The key to both practical performance and portability is to translate the Smalltalk description of the virtual machine into C. To be able to do this translation without having to emulate all of Smalltalk in the C runtime system, the virtual machine was written in a subset of Smalltalk that maps directly onto C constructs. This subset excludes blocks (except to describe a few control structures), message sending, and even objects! Methods of the interpreter classes are mapped to C functions and instance variables are mapped to global variables. For byte code and primitive dispatches, the special message dispatchOn:in: is mapped to a C switch statement. (When running in Smalltalk, this construct works by perform:-ing the message selector at the specified index in a case array; since a method invocation is much less efficient than a branch operation, this dispatch is one of the main reasons that the interpreter runs so much faster when translated to C).What's really interesting about this is the ability for anyone to extend Squeak using the same technique. Do you want to try making a stretch of your Smalltalk go faster? Write it using the subset language and generate the C, essentially extending the "VM" in an application-specific way.
The translator first translates Smalltalk into parse trees, then uses a simple table-lookup scheme to generate C code from these parse trees. There are only 42 transformation rules, as shown in Table 3. Four of these are for integer operations that more closely match those of the underlying hardware, such as unsigned shifts, and the last three are macros for operations so heavily used that they should always be inlined. All translated code accesses memory through six C macros that read and write individual bytes, 4-byte words, and 8-byte floats.
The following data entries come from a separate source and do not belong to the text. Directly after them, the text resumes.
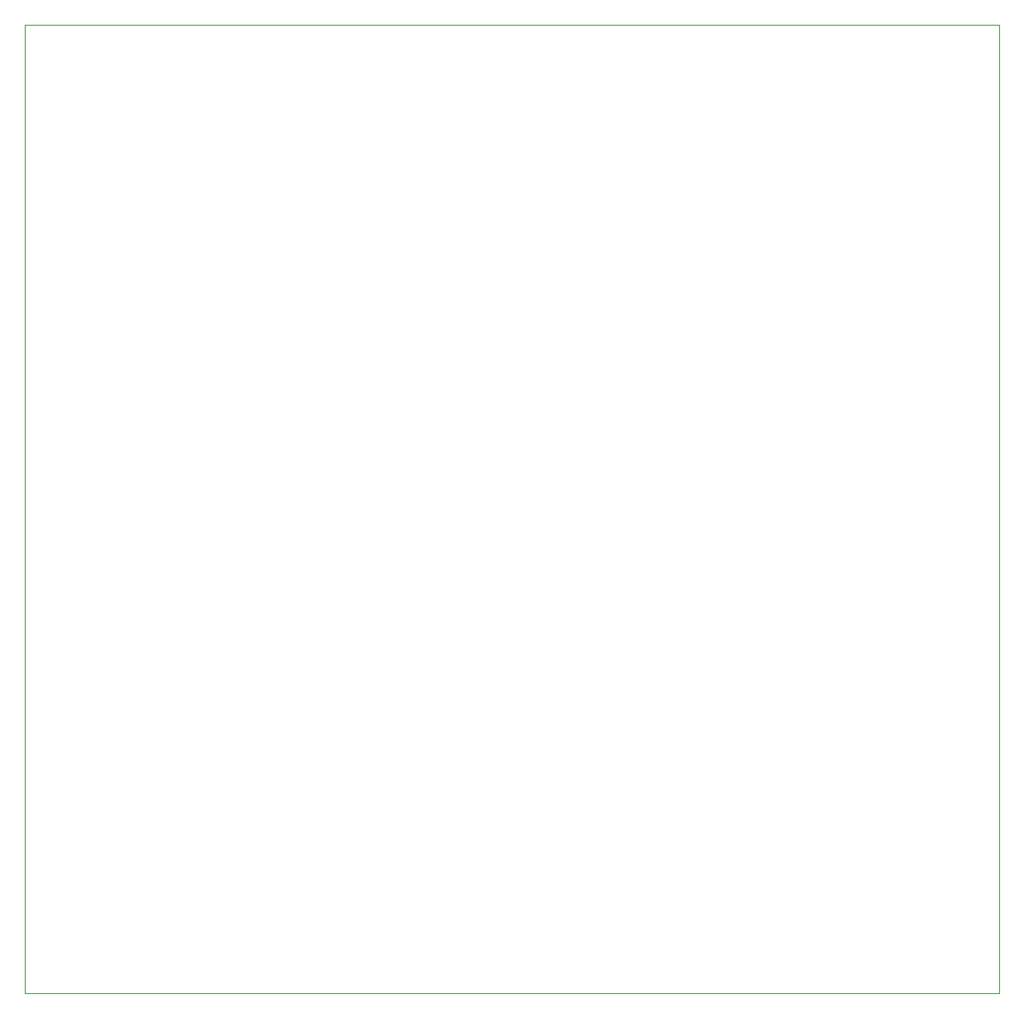
<source format=gm1>
G04 #@! TF.GenerationSoftware,KiCad,Pcbnew,7.0.5*
G04 #@! TF.CreationDate,2023-10-02T17:03:20+03:00*
G04 #@! TF.ProjectId,RP2040_minimal - Copy,52503230-3430-45f6-9d69-6e696d616c20,REV1*
G04 #@! TF.SameCoordinates,Original*
G04 #@! TF.FileFunction,Profile,NP*
%FSLAX46Y46*%
G04 Gerber Fmt 4.6, Leading zero omitted, Abs format (unit mm)*
G04 Created by KiCad (PCBNEW 7.0.5) date 2023-10-02 17:03:20*
%MOMM*%
%LPD*%
G01*
G04 APERTURE LIST*
G04 #@! TA.AperFunction,Profile*
%ADD10C,0.050000*%
G04 #@! TD*
G04 APERTURE END LIST*
D10*
X98616593Y-20000000D02*
X198382170Y-20000000D01*
X198382170Y-119212464D01*
X98616593Y-119212464D01*
X98616593Y-20000000D01*
M02*

</source>
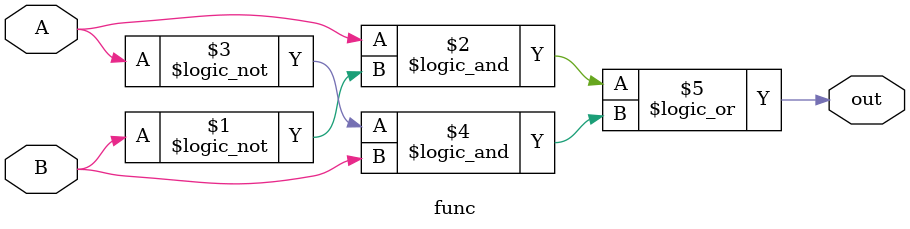
<source format=v>

module t_func ;

wire t_out;
reg t_A, t_B;
parameter  stop_time = 50;

func F1 (t_out, t_A, t_B);

initial #stop_time $finish;

initial begin
    $dumpfile("xor.vcd");
    $dumpvars(0, t_func);
        t_A = 0; t_B = 0;
    #10 t_A = 0; t_B = 1;
    #10 t_A = 1; t_B = 0;
    #10 t_A = 1; t_B = 1;
end

initial begin
    $monitor("time = %0d A = %b B = %b OUT = %b", $time, t_A, t_B, t_out);
end

endmodule

// XOR function

module func(out, A, B);

output out;
input A, B;
assign out = ( A && (!B)) || ((!A) && B);

endmodule
</source>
In the early stages of development, every such reference was checked against the bounds of object memory.
Our first translator yielded a two orders of magnitude speedup relative to the Smalltalk simulation, producing a system that was immediately usable. However, one further refinement to the translator yielded a significant additional speedup: inlining. Inlining allows the source code of the virtual machine to be factored into many small, precisely defined methods, thus increasing code-sharing and simplifying debugging, without paying the penalty in extra procedure calls. Inlining is also used to move the byte code service routines into the interpreter byte code dispatch loop, which both reduces byte code dispatch overhead and allows the most critical VM state to be kept in fast, register-based local variables. All told, inlining increases VM performance by a factor of 3.4 while increasing the overall code size of the virtual machine by only 13%.